* _DESCRIPTION OF THE TASK_
Rewrite the lines below as a JSON list of strings, one string per line, leaving out blank lines and the pictures.

* _DATA FOR REVIEW_

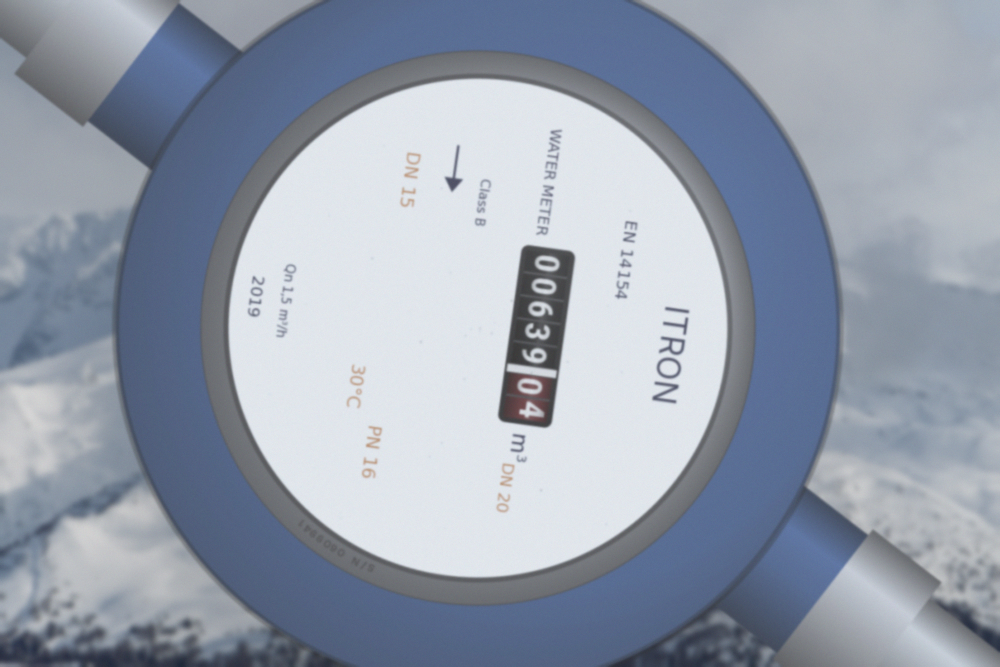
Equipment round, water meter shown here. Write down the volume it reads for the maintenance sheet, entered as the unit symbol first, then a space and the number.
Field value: m³ 639.04
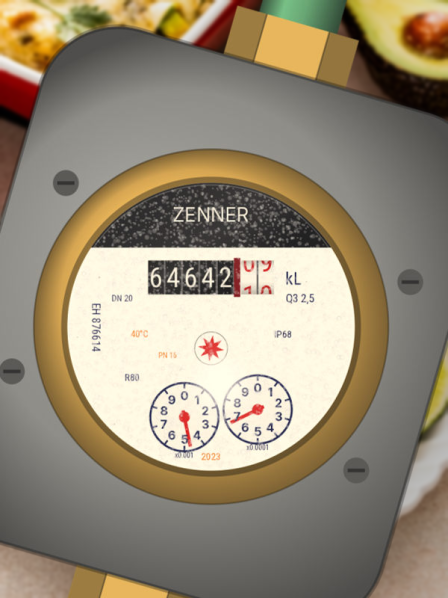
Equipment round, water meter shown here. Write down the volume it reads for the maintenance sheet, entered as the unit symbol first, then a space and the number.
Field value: kL 64642.0946
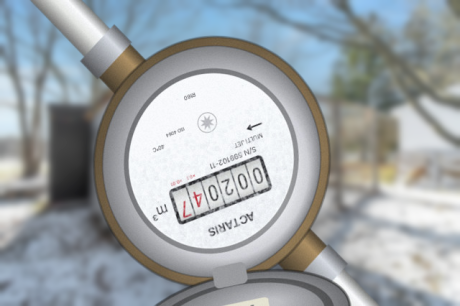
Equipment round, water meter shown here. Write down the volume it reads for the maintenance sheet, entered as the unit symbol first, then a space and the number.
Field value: m³ 20.47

* _ANSWER TO THIS EXERCISE_
[
  "Equipment round, water meter shown here. Write down the volume it reads for the maintenance sheet, entered as the unit symbol first, then a space and the number.",
  "Field value: m³ 639.04",
  "Equipment round, water meter shown here. Write down the volume it reads for the maintenance sheet, entered as the unit symbol first, then a space and the number.",
  "Field value: kL 64642.0946",
  "Equipment round, water meter shown here. Write down the volume it reads for the maintenance sheet, entered as the unit symbol first, then a space and the number.",
  "Field value: m³ 20.47"
]